No, no one is ever early to anything, and when you get to the function or family gathering, everyone is always glaring at one another from head to toe, searching for one thing to nitpick, come up with one backhanded compliment and pass it off as a joke. This was the ponte decente pa’ la gente routine we got conned into every summer and winter break.
As a caribbean person, self-image, especially when it was tied to body size, was an exhausting thing to maintain. You were either too skinny or getting fat, not eating enough and being forced to partake in the slice of cheese, two crackers, black coffee at 8 a.m. (this stunted my growth, I’m convinced), a full blown breakfast at 10 a.m. (sometimes pancakes or pan de agua with eggs and gouda cheese), pica pollo for lunch at noon (shout outs to Pollos Victorina), an afternoon snack at 2 p.m. (I always begged for Helados Bon), dinner at 5 p.m. (a type of meat, with rice, red beans, greens and tostones), and cena at 7 p.m. (rice, ketchup, fried cheese, and a fried egg). If you were eating too much, at every single point during the day someone would fix their face to remind you that you needed to watch your figure.
I was overweight until I was 14, when puberty really had its way with me. There was this sick sense of pride tied to the sudden weight loss, too — while all of my cousins, aunts, and my mother, struggled with squeezing into pants, I strutted my stuff in a size 5, then a size 3, then a double 0.
It took so much for me to hit that last size, too.
As a freshman in high school, I barely ate. Two chocolate milk cartons and a peanut butter and jelly on whole wheat was what the lunch ladies knew to save for me.The bones in my neck, ribs, pelvis and back popped out, so I kept my hair long and pin straight to cover it. I felt big staring into mirrors, despite being under five feet and 90 pounds. I’d obsess over the way I looked, hide my face behind a curtain of hair, pinch the less-than-ideal parts of me, felt hurt because I didn’t feel comfortable in my body, and took pride in my wasting away.

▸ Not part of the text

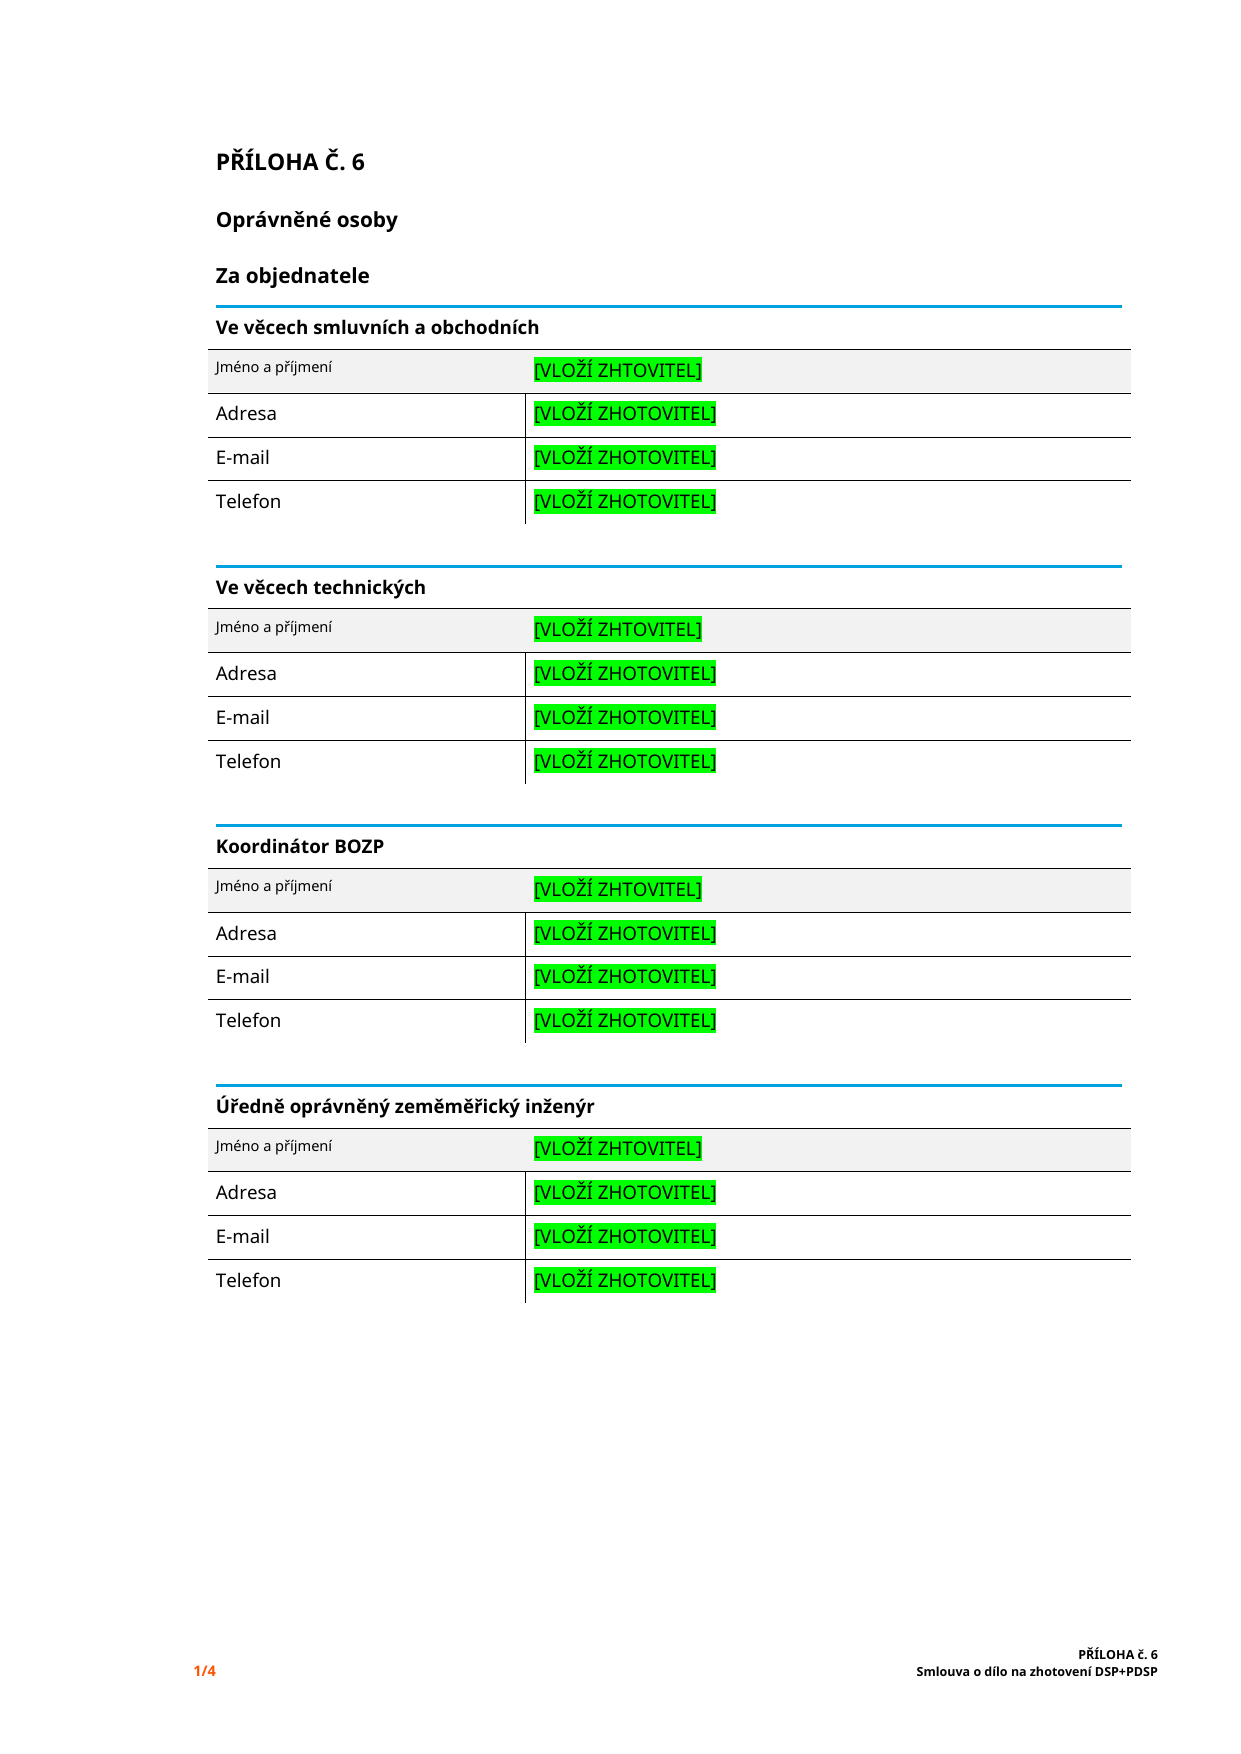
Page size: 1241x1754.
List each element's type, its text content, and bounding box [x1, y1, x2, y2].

You rarely caught me in a photograph; I shredded the ones where my face looked too big, or thighs happened to touch in that moment.
I lived the entirety of my teenage years looking in a fun house mirror.
My family used to all sit down and eat together as a way to catch up with one another. I would wait for my parents to leave the kitchen before I threw my food away at the lowest part of the trash can and covered it with paper towels. No one ever saw the evidence. And, well, no one actually cared, because I looked good, even if I was harboring an eating disorder, as my therapist and high school guidance counselors suggested.
It didn’t matter to me either. I was met with envy, praise, doted as the “ideal size.” It was the only thing I could say I had — I wasn’t as smart as my younger brother and was compared to him all of the time (this affected him, too). Shyness was second nature to me.
But, I was finally skinny! No one could call me nalgona or gordita anymore. People started to notice me. Those days of having my cheeks or chichos pinched aggressively were over.
Now a month before my 28th birthday, I’m caught thinking of all those days I spent swimming in a pair of size 26 Levis or my size 24 wool uniform pants and am overcome with so much sadness for that girl.
I’m back to being overweight, and damn near obese if the BMI was an accurate and valid measurement of health. But, I am neck deep a period of personal transformation where I try, at least once a day, to be kind to myself, even if I don’t genuinely feel it. Being around other femmes with similar body image issues — of all sizes, shapes, and medical conditions — and seeing them on their way towards being comfortable within themselves has been extremely helpful. That sense of support, the constant uplifting, hearing their stories, their traumas, and being part of their personal journeys; because of them, I know it’s coming — completely trusting, honoring and loving myself. And quite frankly, I can’t wait to be submerged in self-love.